### [WHAT TO WORK ON]
Report, as a bare number, how many lines of the entries below contain "delle".

Bounding box prediction data:
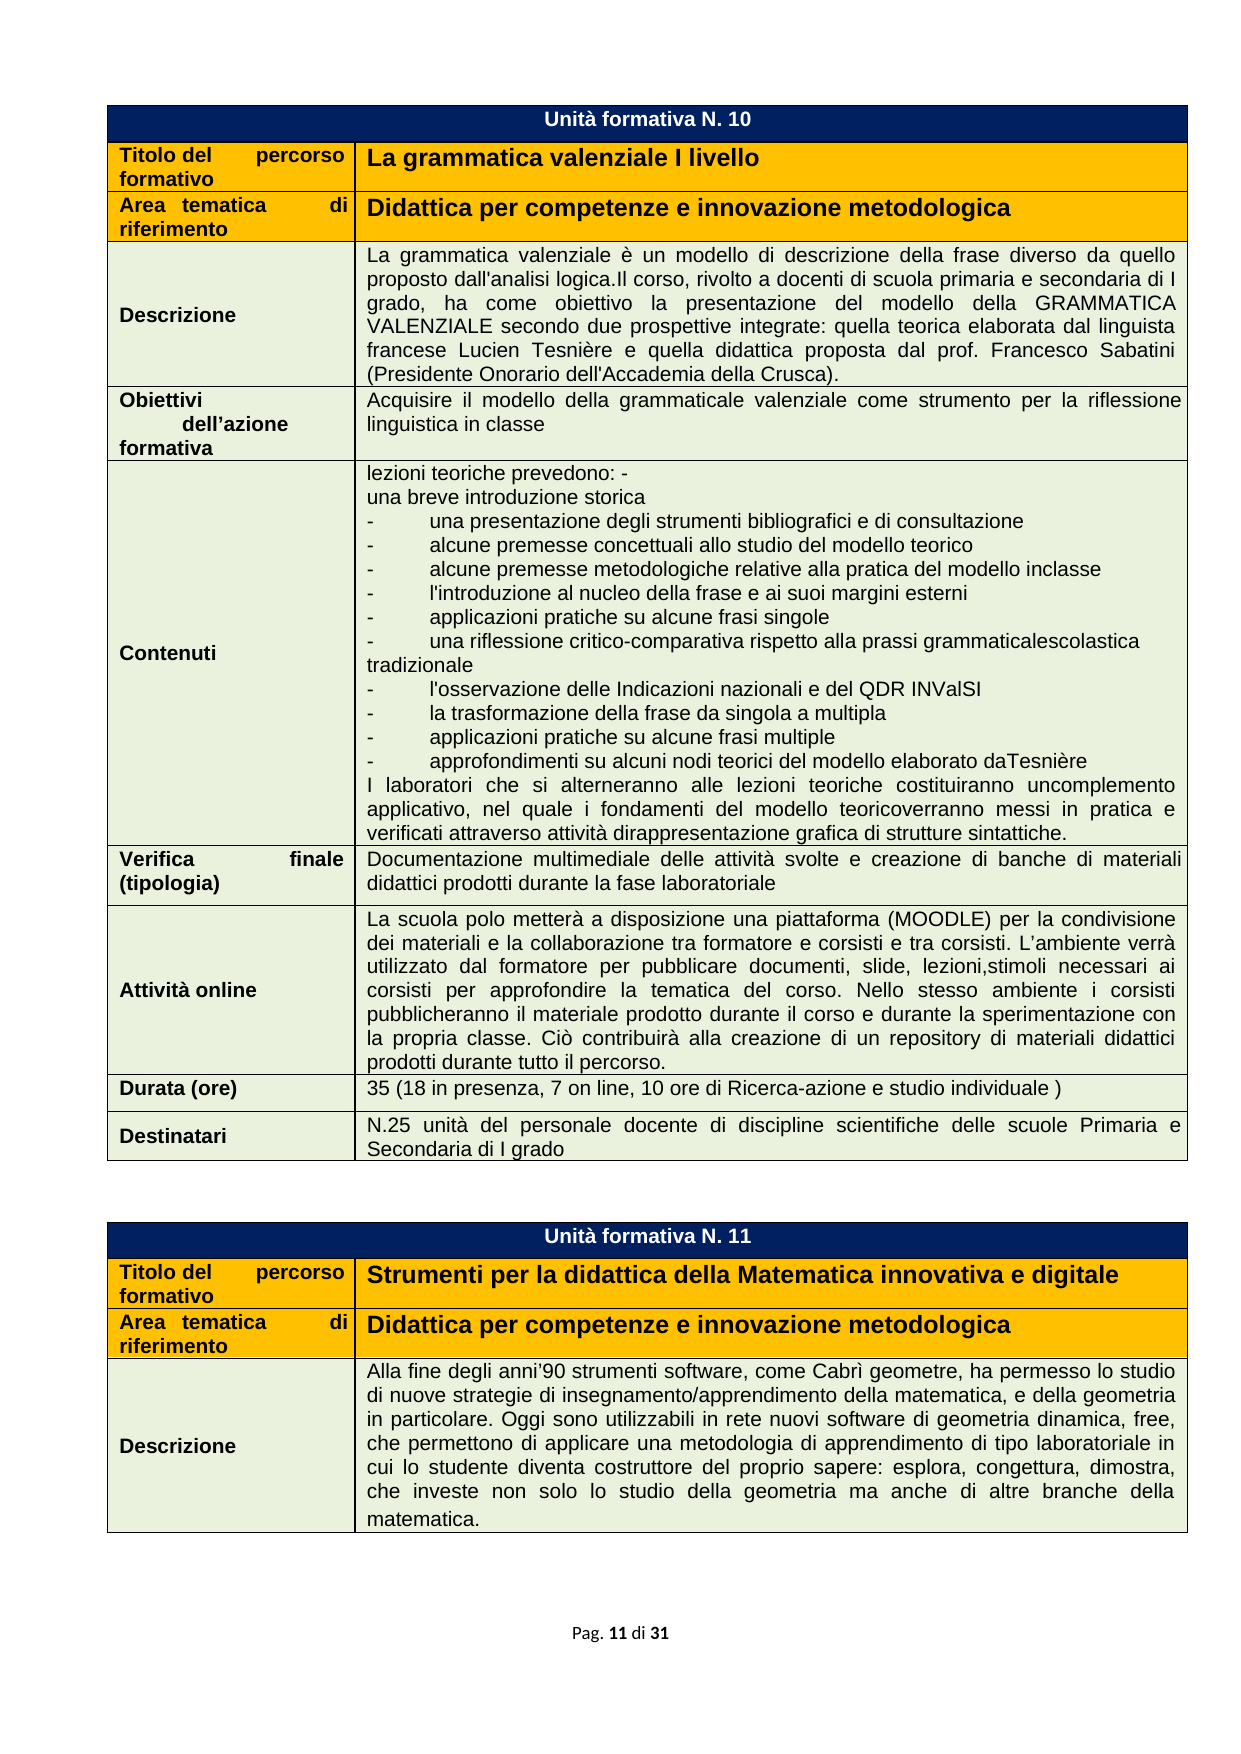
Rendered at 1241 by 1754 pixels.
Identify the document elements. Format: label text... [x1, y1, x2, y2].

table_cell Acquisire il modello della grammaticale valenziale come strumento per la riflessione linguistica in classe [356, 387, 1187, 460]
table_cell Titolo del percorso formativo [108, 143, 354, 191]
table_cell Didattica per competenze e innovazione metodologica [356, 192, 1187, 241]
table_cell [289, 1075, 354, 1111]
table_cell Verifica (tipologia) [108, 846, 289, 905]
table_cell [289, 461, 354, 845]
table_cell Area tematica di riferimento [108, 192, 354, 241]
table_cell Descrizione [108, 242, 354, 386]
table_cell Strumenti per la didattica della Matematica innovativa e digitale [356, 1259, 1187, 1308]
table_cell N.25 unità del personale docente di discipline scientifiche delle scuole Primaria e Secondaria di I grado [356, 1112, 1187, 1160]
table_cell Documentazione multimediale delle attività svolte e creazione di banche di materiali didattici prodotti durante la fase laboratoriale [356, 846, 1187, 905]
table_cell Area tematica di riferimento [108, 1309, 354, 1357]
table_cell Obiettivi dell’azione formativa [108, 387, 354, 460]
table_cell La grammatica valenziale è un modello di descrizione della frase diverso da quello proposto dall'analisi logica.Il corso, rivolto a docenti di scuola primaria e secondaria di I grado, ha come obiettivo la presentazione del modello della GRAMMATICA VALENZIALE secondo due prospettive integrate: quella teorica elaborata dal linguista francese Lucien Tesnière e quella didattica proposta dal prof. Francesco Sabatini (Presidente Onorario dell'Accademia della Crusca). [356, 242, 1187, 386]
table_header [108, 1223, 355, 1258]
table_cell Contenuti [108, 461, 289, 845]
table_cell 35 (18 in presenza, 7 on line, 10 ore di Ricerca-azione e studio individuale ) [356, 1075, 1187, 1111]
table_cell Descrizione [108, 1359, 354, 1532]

### [COMPLETED EXERCISE]
2